GLP-1 diabetes and obesity drugs like semaglutide tied to 15% lower fracture risk and potential bone health benefits versus other weight-loss medications
CHICAGO — GLP-1 diabetes and obesity drugs like semaglutide were linked to a 15% lower risk of bone fractures in people with type 2 diabetes, according to research presented June 2026 at the Endocrine Society’s annual meeting. The study found semaglutide users had fewer fractures and greater weight loss compared with those taking other anti-obesity medications, suggesting potential bone-health benefits, officials said.
The study presented at the Endocrine Society’s annual meeting in Chicago in June 2026 reported that among people with type 2 diabetes, those taking semaglutide experienced 794 bone fractures compared with 1,045 fractures in a control group using other anti-obesity medications. This corresponds to a 15% lower fracture risk linked to semaglutide use, according to a press release from the Endocrine Society. The semaglutide group also showed a greater reduction in body mass index (BMI) than the comparator group, officials said.
Among people with type 2 diabetes, those taking semaglutide experienced 794 bone fractures compared with 1,045 fractures in a control group using other anti-obesity medications.
The research, presented as part of ENDO 2026, focused on fracture incidence rather than direct measures of bone mineral density or bone quality. Details about the study’s design were limited in the press release, and the findings do not establish causation but suggest a potential association between semaglutide use and reduced fracture risk relative to other weight-loss drugs, the society noted.
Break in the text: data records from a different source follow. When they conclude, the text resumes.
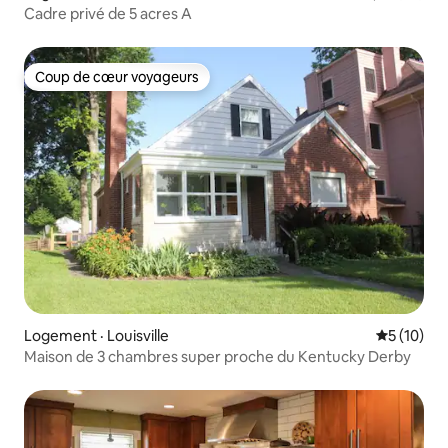
Cadre privé de 5 acres A
Coup de cœur voyageurs
Coup de cœur voyageurs
Logement · Louisville
Note moye
5 (10)
Maison de 3 chambres super proche du Kentucky Derby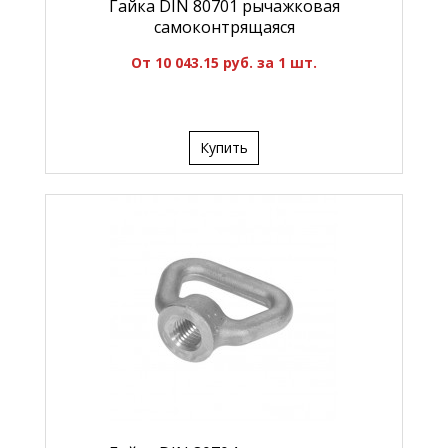
Гайка DIN 80701 рычажковая
самоконтрящаяся
От 10 043.15 руб. за 1 шт.
Купить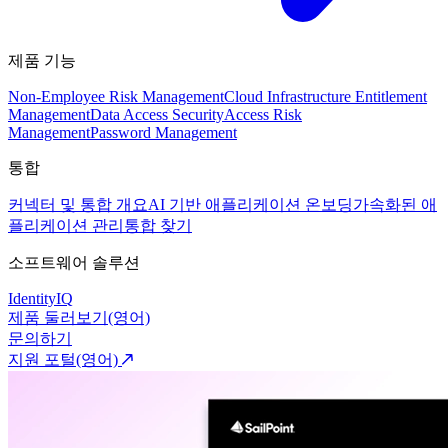
제품 기능
Non-Employee Risk Management
Cloud Infrastructure Entitlement
Management
Data Access Security
Access Risk
Management
Password Management
통합
커넥터 및 통합 개요
AI 기반 애플리케이션 온보딩
가속화된 애
플리케이션 관리
통합 찾기
소프트웨어 솔루션
IdentityIQ
제품 둘러보기(영어)
문의하기
지원 포털(영어)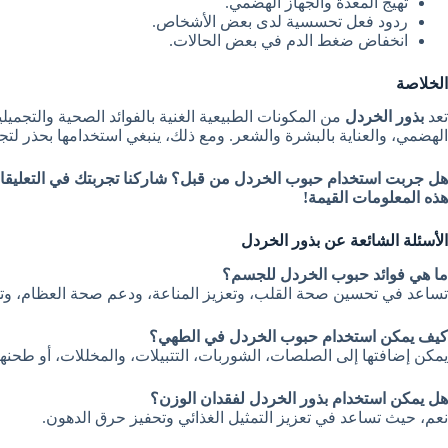
تهيج المعدة والجهاز الهضمي.
ردود فعل تحسسية لدى بعض الأشخاص.
انخفاض ضغط الدم في بعض الحالات.
الخلاصة
تعد
بذور الخردل
من المكونات الطبيعية الغنية بالفوائد الصحية والتجم
الهضمي، والعناية بالبشرة والشعر. ومع ذلك، ينبغي استخدامها بحذر لتجن
هل جربت استخدام حبوب الخردل من قبل؟ شاركنا تجربتك في التعليقات
هذه المعلومات القيمة!
الأسئلة الشائعة عن بذور الخردل
ما هي فوائد حبوب الخردل للجسم؟
تساعد في تحسين صحة القلب، وتعزيز المناعة، ودعم صحة العظام، و
كيف يمكن استخدام حبوب الخردل في الطهي؟
يمكن إضافتها إلى الصلصات، الشوربات، التتبيلات، والمخللات، أو طحنها 
هل يمكن استخدام بذور الخردل لفقدان الوزن؟
نعم، حيث تساعد في تعزيز التمثيل الغذائي وتحفيز حرق الدهون.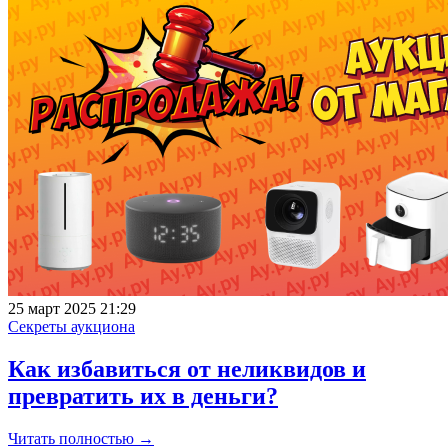
25 март 2025 21:29
Секреты аукциона
Как избавиться от неликвидов и
превратить их в деньги?
Читать полностью →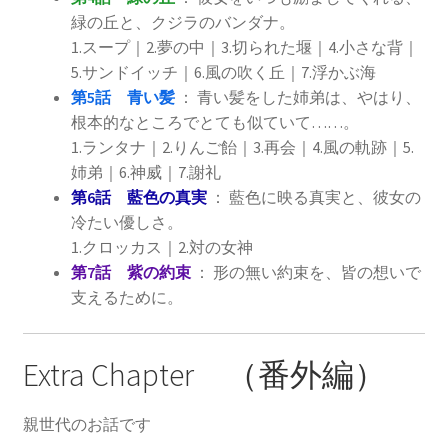
緑の丘と、クジラのバンダナ。
1.スープ｜2.夢の中｜3.切られた堰｜4.小さな背｜
5.サンドイッチ｜6.風の吹く丘｜7.浮かぶ海
第5話 青い髪
： 青い髪をした姉弟は、やはり、
根本的なところでとても似ていて……。
1.ランタナ｜2.りんご飴｜3.再会｜4.風の軌跡｜5.
姉弟｜6.神威｜7.謝礼
第6話 藍色の真実
： 藍色に映る真実と、彼女の
冷たい優しさ。
1.クロッカス｜2.対の女神
第7話 紫の約束
： 形の無い約束を、皆の想いで
支えるために。
Extra Chapter （番外編）
親世代のお話です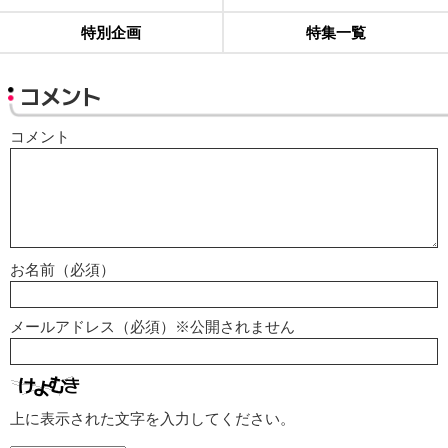
特別企画
特集一覧
コメント
コメント
お名前（必須）
メールアドレス（必須）※公開されません
上に表示された文字を入力してください。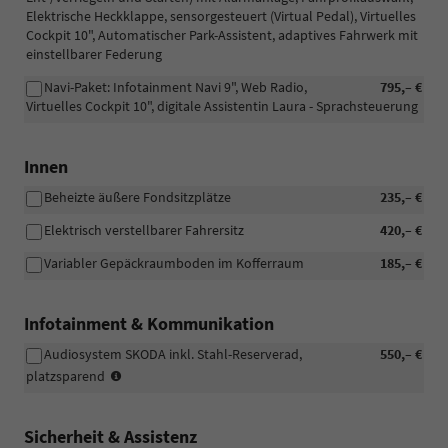
Elektrische Heckklappe, sensorgesteuert (Virtual Pedal), Virtuelles
Cockpit 10", Automatischer Park-Assistent, adaptives Fahrwerk mit
einstellbarer Federung
Navi-Paket: Infotainment Navi 9", Web Radio,
795,– €
Virtuelles Cockpit 10", digitale Assistentin Laura - Sprachsteuerung
Innen
Beheizte äußere Fondsitzplätze
235,– €
Elektrisch verstellbarer Fahrersitz
420,– €
Variabler Gepäckraumboden im Kofferraum
185,– €
Infotainment & Kommunikation
Audiosystem SKODA inkl. Stahl-Reserverad,
550,– €
(nur
platzsparend
i.V.
mit
Navigationssystem)
Sicherheit & Assistenz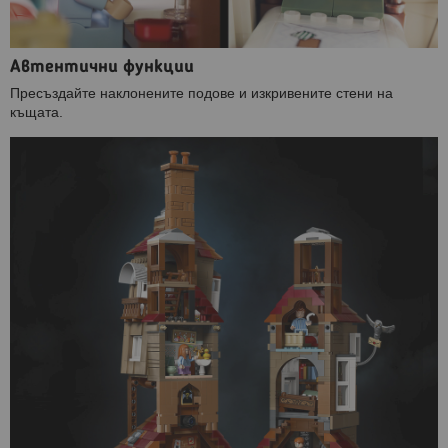
Автентични функции
Пресъздайте наклонените подове и изкривените стени на
къщата.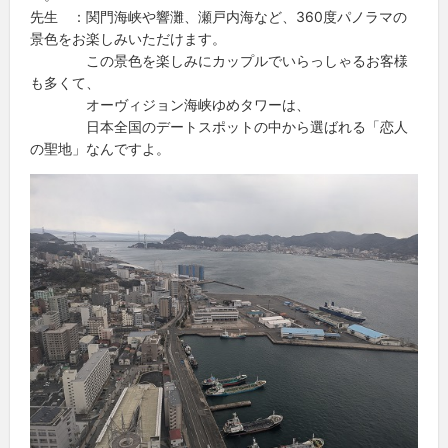
先生 ：関門海峡や響灘、瀬戸内海など、360度パノラマの
景色をお楽しみいただけます。
この景色を楽しみにカップルでいらっしゃるお客様
も多くて、
オーヴィジョン海峡ゆめタワーは、
日本全国のデートスポットの中から選ばれる「恋人
の聖地」なんですよ。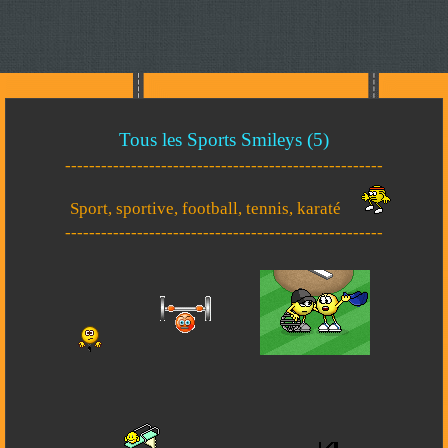
Tous les Sports Smileys (5)
-----------------------------------------------------
Sport, sportive, football, tennis, karaté
-----------------------------------------------------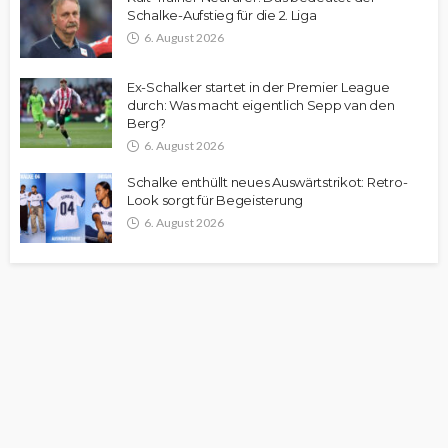
Schalke-Aufstieg für die 2. Liga
6. August 2026
Ex-Schalker startet in der Premier League
durch: Was macht eigentlich Sepp van den
Berg?
6. August 2026
Schalke enthüllt neues Auswärtstrikot: Retro-
Look sorgt für Begeisterung
6. August 2026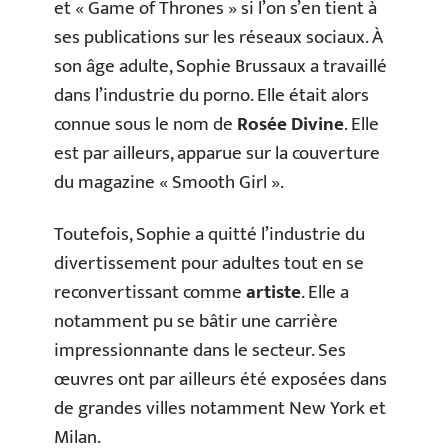
et « Game of Thrones » si l’on s’en tient à
ses publications sur les réseaux sociaux. À
son âge adulte, Sophie Brussaux a travaillé
dans l’industrie du porno. Elle était alors
connue sous le nom de
Rosée Divine
. Elle
est par ailleurs, apparue sur la couverture
du magazine « Smooth Girl ».
Toutefois, Sophie a quitté l’industrie du
divertissement pour adultes tout en se
reconvertissant comme
artiste
. Elle a
notamment pu se bâtir une carrière
impressionnante dans le secteur. Ses
œuvres ont par ailleurs été exposées dans
de grandes villes notamment New York et
Milan.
Additional studies provide a mixed picture of semaglutide’s effects on bone health. A retrospective cohort study published earlier in 2026 found that adults with obesity using semaglutide had a 26% lower fracture risk compared with those undergoing sleeve gastrectomy, with a hazard ratio of 0.74 and a 95% confidence interval of 0.56 to 0.98. The authors of that study described the result as indicating a possible bone-protective effect of semaglutide relative to surgical weight-loss treatments.
Conversely, a 2024 randomized trial involving adults at increased fracture risk found that semaglutide did not increase bone formation and was associated with higher bone resorption, a process that may be explained by weight loss, according to the study’s authors. That trial also reported decreases in lumbar spine and total hip areal bone mineral density after 52 weeks in the semaglutide group compared with placebo.
Weight loss itself is increasingly recognized as a factor that can compromise skeletal integrity. A 2025 review in Nature Reviews Endocrinology highlighted that rapid or sustained weight loss can reduce bone mineral density and increase fracture risk. Supporting this, a 2025 advance article in the Journal of Clinical Endocrinology & Metabolism (JCEM) reported that use of semaglutide or tirzepatide was associated with greater annualized total-hip bone loss in patients without diabetes. That study found a significant association between weight loss and bone loss at the total hip and femoral neck.
Further, a 2024-2025 Endocrine Society abstract documented significant declines in lumbar spine, femoral neck, and total hip bone mineral density among patients receiving semaglutide or tirzepatide, with total-hip decline linked to the amount of weight lost.
Not all research shows a fracture risk reduction with GLP-1 receptor agonists like semaglutide. A recent JCEM cohort study of older adults with type 2 diabetes reported an 11% increased fracture risk among new GLP-1 receptor agonist users compared with comparator therapies, with a hazard ratio of 1.11 and a 95% confidence interval of 1.01 to 1.21. In that study, GLP-1 receptor agonist use was associated with higher fracture risk than dipeptidyl peptidase-4 (DPP-4) inhibitors but not clearly higher than sodium-glucose cotransporter-2 (SGLT-2) inhibitors. Another study in people with obesity but without diabetes found that GLP-1 receptor agonists were linked to increased fracture risk, with fracture incidence rates of 3.05% in exposed patients versus 2.61% in unexposed patients. That study also reported a stronger fracture risk signal in individuals with a body mass index over 40 and among older age groups.
The Endocrine Society’s June 2026 report compared semaglutide specifically with other anti-obesity medications rather than placebo. Prior research indicates that the effects of semaglutide and other GLP-1 receptor agonists on bone may vary depending on diabetes status, the amount of weight loss, and the comparator treatment used. Some data suggest that semaglutide may have a relatively favorable profile compared with bariatric surgery, which is known to negatively affect bone health. However, other datasets show either no clear bone benefit or a small increase in fracture risk, reflecting inconsistency in the literature.
The findings presented at ENDO 2026 add to a complex body of evidence regarding semaglutide’s impact on bone health. The reported 15% fracture risk reduction and fracture count differences provide important data points but do not confirm a protective effect on bone. Further research, including peer-reviewed studies with detailed methodology and longer follow-up, will be necessary to clarify semaglutide’s role in skeletal health among people with type 2 diabetes and obesity.